### WHAT IS EXPECTED
Reproduce each entry exactly, so that everything except the pictures is carried over.

### LISTED ENTRIES
^^^^
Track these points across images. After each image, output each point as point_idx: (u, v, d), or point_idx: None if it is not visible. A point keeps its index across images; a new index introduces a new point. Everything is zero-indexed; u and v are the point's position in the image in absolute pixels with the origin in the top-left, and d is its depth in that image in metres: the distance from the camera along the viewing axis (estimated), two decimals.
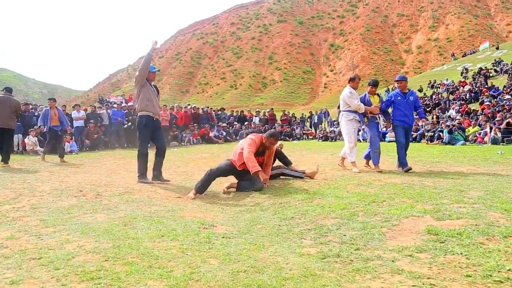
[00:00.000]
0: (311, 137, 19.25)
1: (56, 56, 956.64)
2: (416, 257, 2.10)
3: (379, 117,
^^^^
### THE COMPLETED TASK
Track these points across images. After each image, output each point as point_idx: (u, v, d), or point_idx: None if it is not visible. A point keeps its index across images; a new index introduces a new point. Everything is zero-indexed; u and v are the point's position in the image in absolute pixels with the origin in the top-left, and d is its depth in that image in metres: the distance from the camera along the viewing axis (estimated), two decimals.
[00:00.000]
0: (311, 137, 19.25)
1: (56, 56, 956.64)
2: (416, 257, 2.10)
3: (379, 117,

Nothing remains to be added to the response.